On February 28, 1986, lawyers for Kennedy Miller Productions responded strongly to an “indirect message from Oja Kodar to the effect that there is some problem with the rights.” Seven weeks after signing the deal with Kodar,  producers had expended considerable money on Dead Calm and entered into a distribution deal with Warner Bros. – only to learn from her lawyer about issues having “something to do with ‘the estate’.”

Noting the documentation previously furnished by Kodar and guarantees she made to Kennedy Miller Productions a month earlier, the lawyers “put Kodar on notice that they will hold her accountable for their damages in the event of any breach of that agreement.” Unless hearing otherwise, they said, Kennedy Miller Productions would proceed with Dead Calm and assume whatever problems existed were resolved by Kodar.

If Kodar’s lawyer did respond, it is not contained in the correspondences at the University of Michigan. Production of Dead Calm went on as scheduled.

Perhaps a desire to avoid further headaches prompted Miller to publicly distance Dead Calm from Welles’ unfinished The Deep.

Miller diplomatically stated in the production notes that his team never viewed footage from The Deep nor did screenwriter Terry Hayes (Road Warrior) bother to read Welles’ script. In fact, Hayes’ screenplay pared the thriller’s cast from five to just three players – Kidman, Billy Zane and Sam Neill.

dead_calm_poster“We were extremely careful not to follow in the footsteps of the master and look at any part of what remained of his film,” Miller stated. “We never even read the screenplay Welles shot.”

Noyce filmed Dead Calm over a 14-week span near the Whitsunday Islands between Queensland, Australia, and the Great Barrier Reef during the winter of 1987.

Unlike The Deep, production went smoothly on Dead Calm until a test audience balked at the original ending, in which Rae Ingram (Kidman) knocked the psychotic Hughie (Zane) over the head with a speargun and left him adrift on an inflatable raft.  At the urging of Warner Bros., Noyce filmed a new ending that had Rae’s husband (Neill) shoot Hughie in the face with a flare.

Upon its release in April 1989,  Dead Calm was a modest success and drew mostly favorable reviews including those from Variety, Gene Siskel and Roger Ebert. The New York Times, however,  described the film as a mix of escapist suspense and  pure trash. The studio-suggested ending was seen as heavy handed by some critics.

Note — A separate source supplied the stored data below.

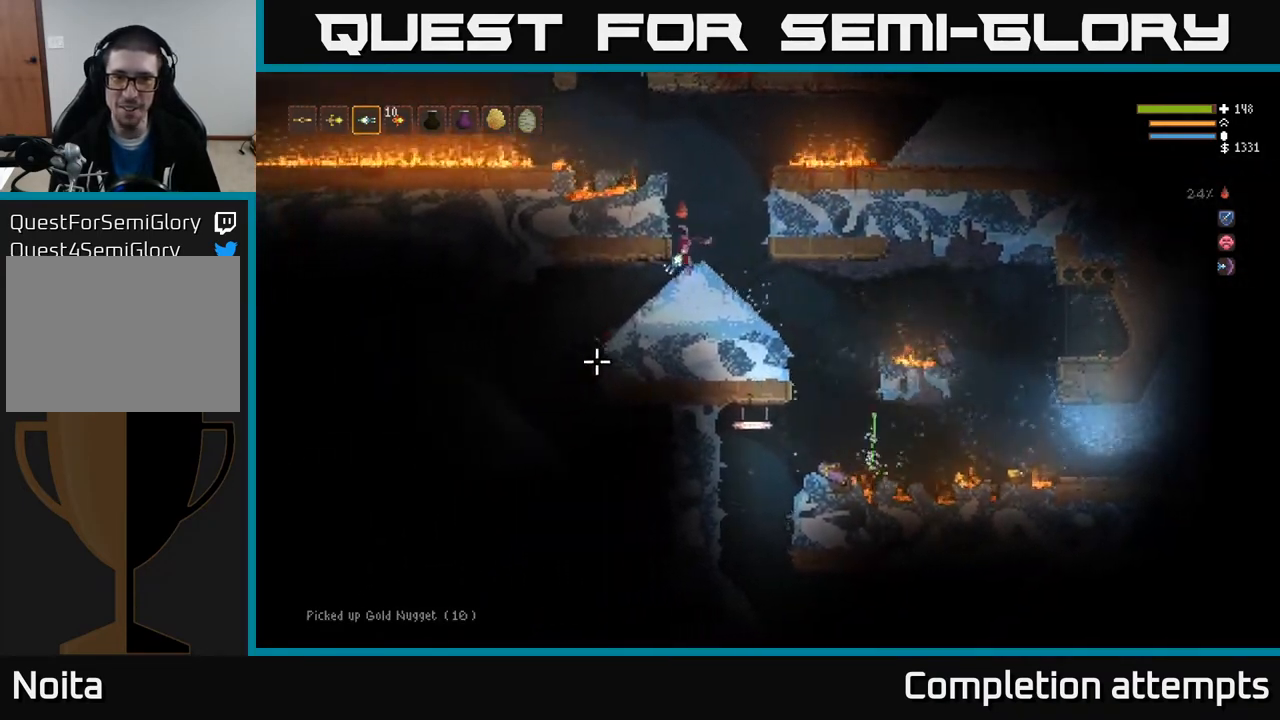
{"buttons": [], "left_stick": "center", "right_stick": "down-right", "events": [[50, "right_stick", "down"], [83, "left_stick", "center"], [167, "right_stick", "down-right"], [400, "L3", "down"], [500, "L3", "up"]]}
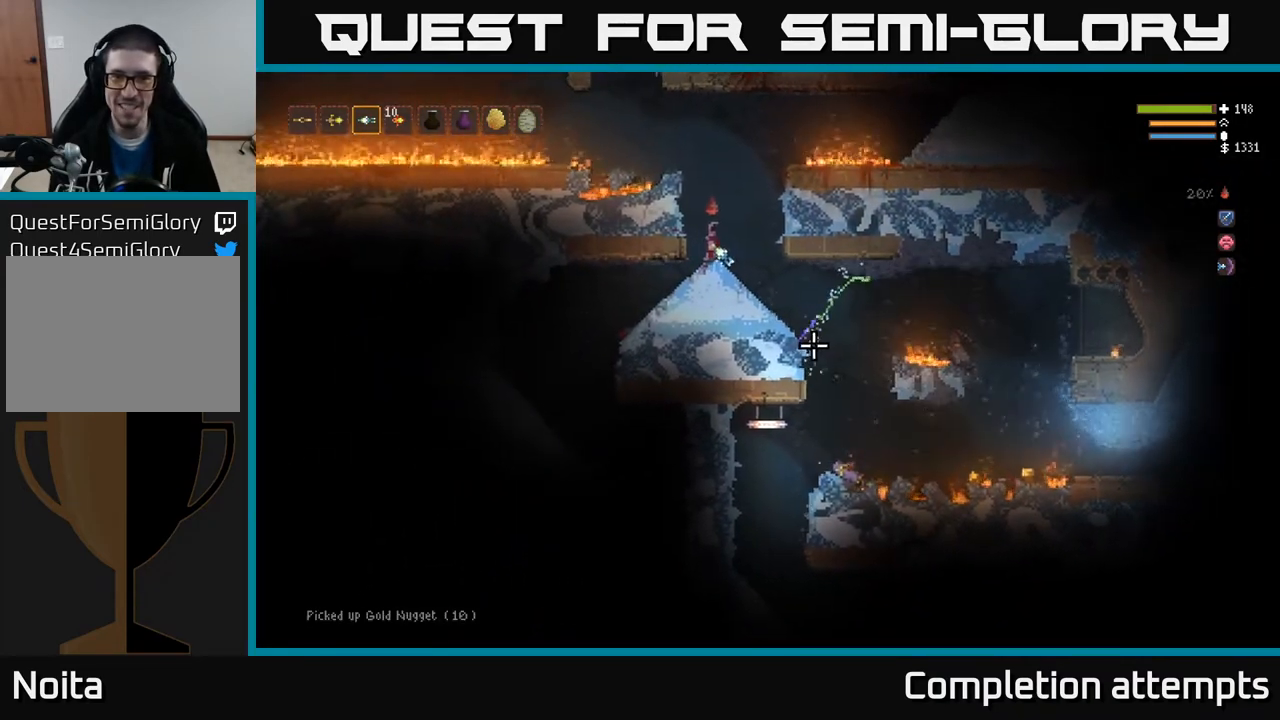
{"buttons": [], "left_stick": "center", "right_stick": "down-right", "events": [[17, "left_stick", "up-left"], [100, "left_stick", "center"], [250, "left_stick", "right"], [400, "left_stick", "center"]]}
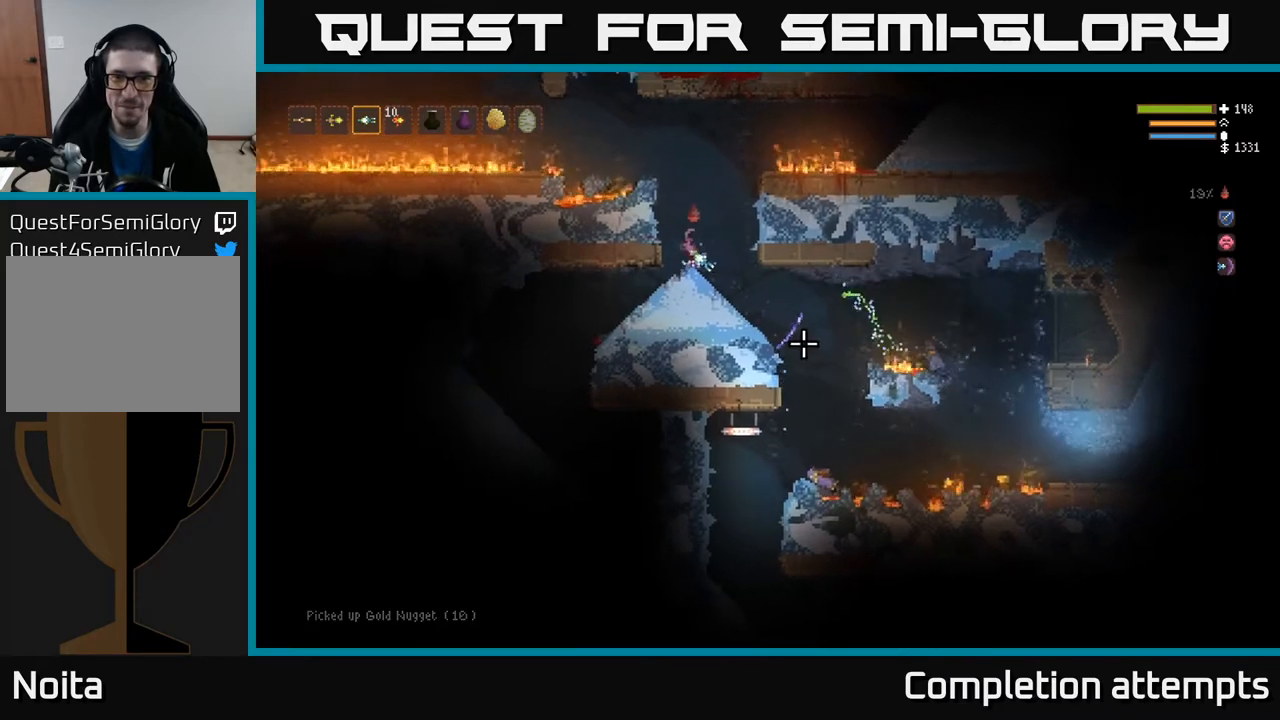
{"buttons": [], "left_stick": "center", "right_stick": "right", "events": [[217, "left_stick", "right"], [317, "right_stick", "center"], [467, "left_stick", "center"], [483, "right_stick", "right"]]}
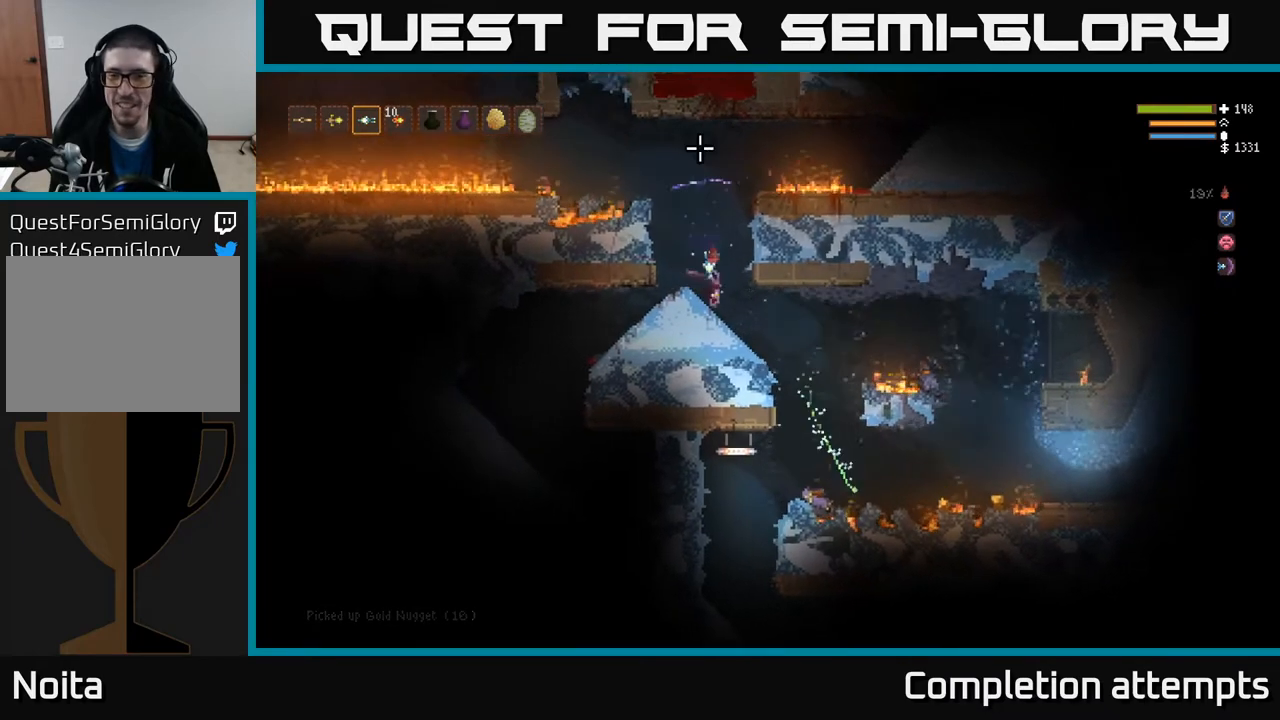
{"buttons": [], "left_stick": "center", "right_stick": "right", "events": [[67, "left_stick", "left"], [233, "left_stick", "center"]]}
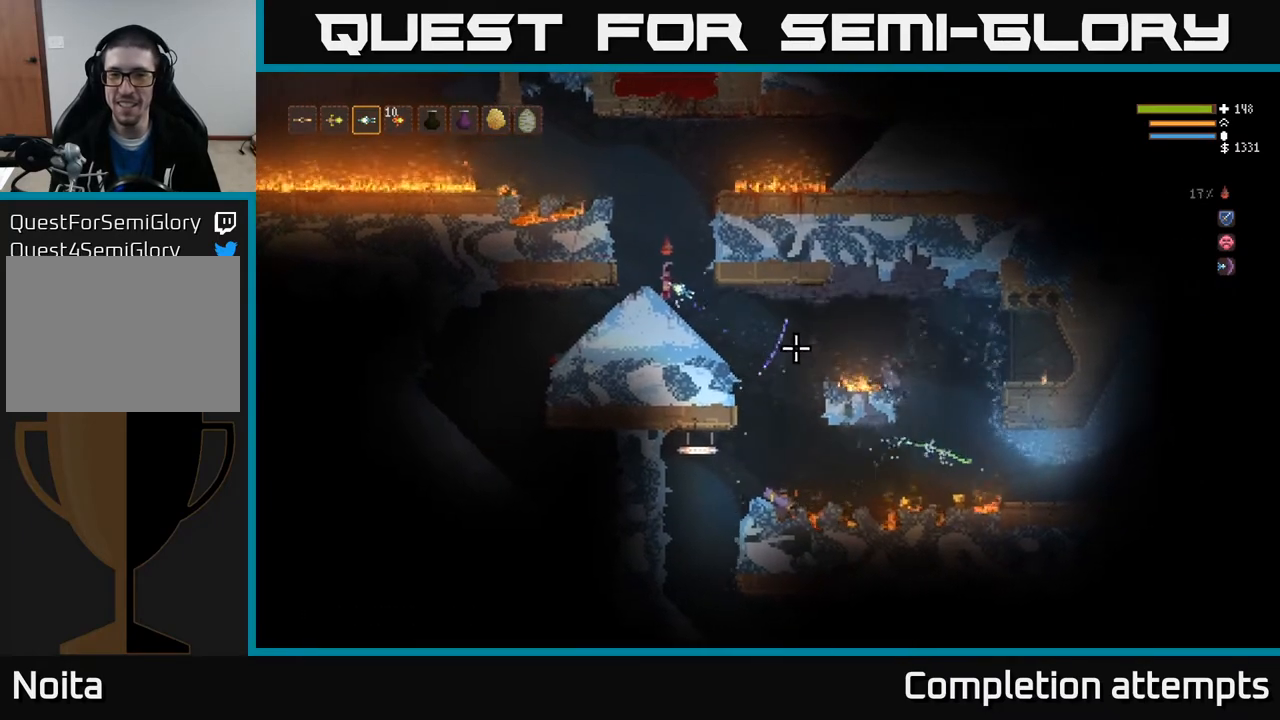
{"buttons": [], "left_stick": "center", "right_stick": "right", "events": []}
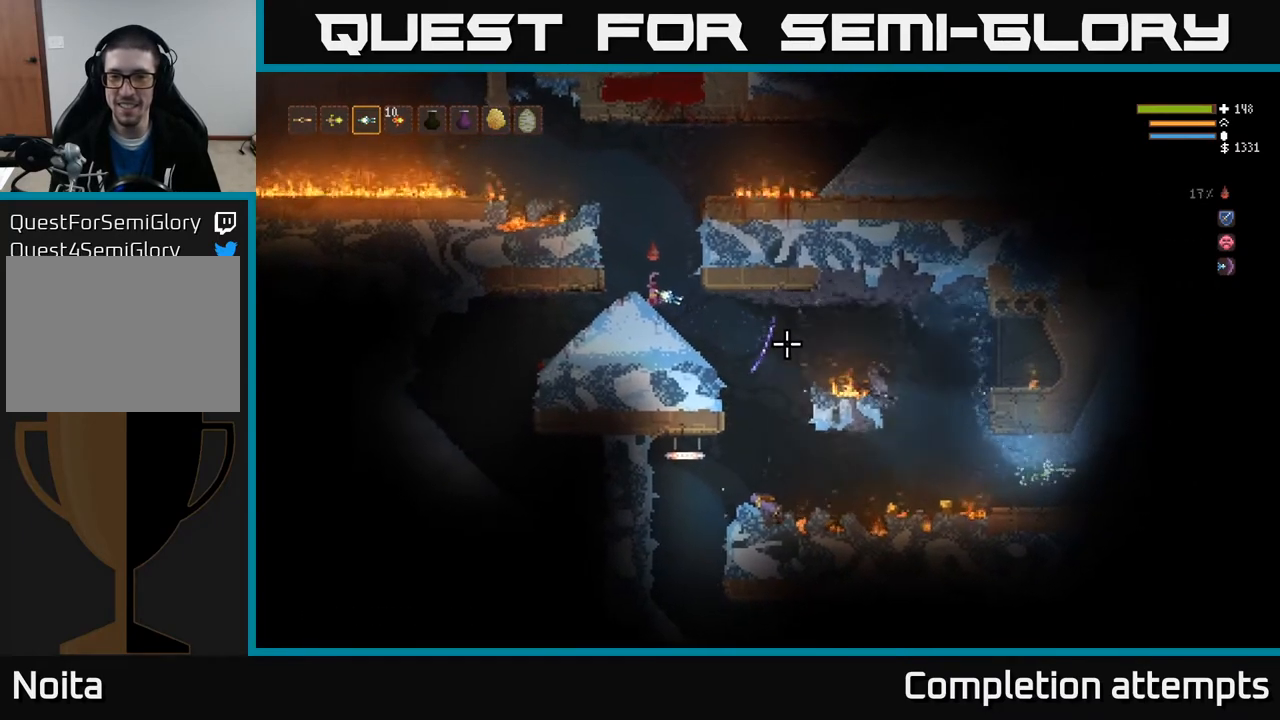
{"buttons": [], "left_stick": "center", "right_stick": "right", "events": []}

Dead Calm is best known for launching Kidman’s career in the U.S., although her co-stars, Neill (Jurassic Park) and Zane (Titanic),  eventually went on to appear in blockbusters.  Noyce has directed more than 50 film and television projects including Patriot Games and most recently The Giver.  Miller moved beyond the Mad Max franchise and delivered Babe and the Oscar-winning animated film Happy Feet.

As for The Deep, Stefan Dröessler of the Munich Film Museum has labored for years to preserve and restore the workprints.  Screened in July at the Cinémathèque Française, the composite that was shown was missing some scenes and partly black and white. The faded, aging color scenes were desperately  in need of correction. Drössler will be screen The Deep at the Museum of Modern Art in New York on Nov. 22.

“Unfortunately, only a few rushes of the original camera negative survive, so that today we have only various incomplete, faded and worn workprints of The Deep.”  Dröessler told Wellesnet.Since it is impossible to ‘finish’ an unfinished Welles film, you can only put together an interpretation of the work that’s as faithful as possible to Welles’ original vision. This requires a very intensive study of all existing film material, documents, screenplays, dialogue lists and talks with the people involved in the production. I think in the case of The Deep we have done it and are ready to take the next step. It will be a very expensive enterprise due to the bad shape of the material and we have to develop a very specific reconstruction concept.”